In Rashtriya Ispat Nigam Ltd. v. Dewan Chand Ram Saran, the Hon’ble Supreme Court held that, if a clause was capable of two interpretations, the view taken by the arbitrator was clearly a possible if not a plausible one. It is not possible to say that the arbitrator had travelled outside his jurisdiction, or that the view taken by him was against the terms of the contract. That being the position, the High Court had no reason to interfere with the award and substitute its view in place of the interpretation accepted by the arbitrator.
In the instant case, the Court held that broad interpretation of the clause 23 of the Contract is not the possible interpretation as it would defeat the purpose of the contract. It is apposite to note that said reasoning does not specify whether narrow or broad interpretation would invite the Courts intervention to set aside the arbitral award. Moreover, interpretation of contract, irrespective of narrow or broad, would not itself entail the triggering of violation of public policy or perversity of award.
It is also imperative to note that Court did not categorically specified under which ground of Section 34 of the Act, the impugned award is set aside as Court merely set aside an arbitral award on the pretext that broad interpretation of the clause 23 is not possible one, thus judgment suffers from the legal infirmity.
Court through the said judgment uprooted the settled position of law that interpretation of the contract is the task of the arbitrator and cannot interfere unless suffers from grave perversity which goes to the root of the matter.
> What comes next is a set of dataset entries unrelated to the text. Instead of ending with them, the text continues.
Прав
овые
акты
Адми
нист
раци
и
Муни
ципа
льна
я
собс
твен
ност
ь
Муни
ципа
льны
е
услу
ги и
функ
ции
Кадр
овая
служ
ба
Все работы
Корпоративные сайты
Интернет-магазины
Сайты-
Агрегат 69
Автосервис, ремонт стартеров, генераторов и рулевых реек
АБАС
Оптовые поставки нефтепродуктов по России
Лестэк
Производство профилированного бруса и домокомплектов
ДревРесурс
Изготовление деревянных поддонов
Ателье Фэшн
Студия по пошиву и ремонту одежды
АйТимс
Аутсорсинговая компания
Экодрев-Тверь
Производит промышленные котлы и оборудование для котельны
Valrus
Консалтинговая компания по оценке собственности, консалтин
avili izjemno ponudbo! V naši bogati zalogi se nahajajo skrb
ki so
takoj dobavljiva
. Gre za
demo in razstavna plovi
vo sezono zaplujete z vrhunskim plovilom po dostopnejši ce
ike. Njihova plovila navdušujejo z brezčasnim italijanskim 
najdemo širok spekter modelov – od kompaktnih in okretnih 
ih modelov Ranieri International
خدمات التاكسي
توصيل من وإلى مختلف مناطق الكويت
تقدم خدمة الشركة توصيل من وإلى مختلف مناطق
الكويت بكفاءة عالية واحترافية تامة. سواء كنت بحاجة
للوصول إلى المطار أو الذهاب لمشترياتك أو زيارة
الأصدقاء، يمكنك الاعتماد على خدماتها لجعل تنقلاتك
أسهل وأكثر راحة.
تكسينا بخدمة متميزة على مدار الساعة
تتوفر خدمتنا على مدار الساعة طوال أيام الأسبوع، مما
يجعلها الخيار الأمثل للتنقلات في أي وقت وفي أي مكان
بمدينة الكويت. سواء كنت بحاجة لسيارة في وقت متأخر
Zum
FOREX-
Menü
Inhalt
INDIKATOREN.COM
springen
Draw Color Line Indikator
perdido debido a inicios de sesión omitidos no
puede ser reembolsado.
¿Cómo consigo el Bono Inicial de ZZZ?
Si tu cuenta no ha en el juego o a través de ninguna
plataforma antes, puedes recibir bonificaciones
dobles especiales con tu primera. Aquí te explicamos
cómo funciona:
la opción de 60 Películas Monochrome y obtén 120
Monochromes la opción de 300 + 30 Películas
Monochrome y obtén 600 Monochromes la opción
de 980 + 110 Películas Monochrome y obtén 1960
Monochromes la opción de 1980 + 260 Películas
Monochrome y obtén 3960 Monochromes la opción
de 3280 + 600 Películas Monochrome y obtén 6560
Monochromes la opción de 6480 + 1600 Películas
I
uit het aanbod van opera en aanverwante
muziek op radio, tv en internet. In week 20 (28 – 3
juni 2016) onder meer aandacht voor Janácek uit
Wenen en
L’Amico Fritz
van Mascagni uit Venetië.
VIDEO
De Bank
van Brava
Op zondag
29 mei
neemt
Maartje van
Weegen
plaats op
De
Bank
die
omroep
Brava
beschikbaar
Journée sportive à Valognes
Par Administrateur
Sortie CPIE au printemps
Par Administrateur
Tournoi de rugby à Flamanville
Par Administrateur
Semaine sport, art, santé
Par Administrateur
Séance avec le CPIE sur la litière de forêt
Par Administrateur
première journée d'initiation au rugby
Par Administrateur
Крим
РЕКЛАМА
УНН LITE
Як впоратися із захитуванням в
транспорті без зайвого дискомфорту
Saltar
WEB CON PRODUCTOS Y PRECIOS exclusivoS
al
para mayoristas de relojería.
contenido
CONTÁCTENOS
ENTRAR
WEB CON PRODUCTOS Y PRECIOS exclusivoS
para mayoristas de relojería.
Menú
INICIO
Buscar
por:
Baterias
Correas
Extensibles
The consequence of the said judgment would be that Section 34 would now be susceptible to misuse by the parties, as the issue involved in the instant case regarding interpretation of the contract, is a common issue in most of the contractual matters of arbitration and therefore would broaden the ambit of Section 34 of the Act which is not intended by the Legislature. This will further prolong the dispute under Section 34 of the Act and the parties will unnecessarily drag the arbitral award to the appellate court on the sole ground of interpretation of the contract, thereby diluting the sanctity of the arbitral tribunal.
Abhinav Mathur is a Senior Associate (Litigation team) at Chir Amrit Legal LLP, Jaipur. Abhinav’s key areas of interest are Commercial Litigation and Arbitration.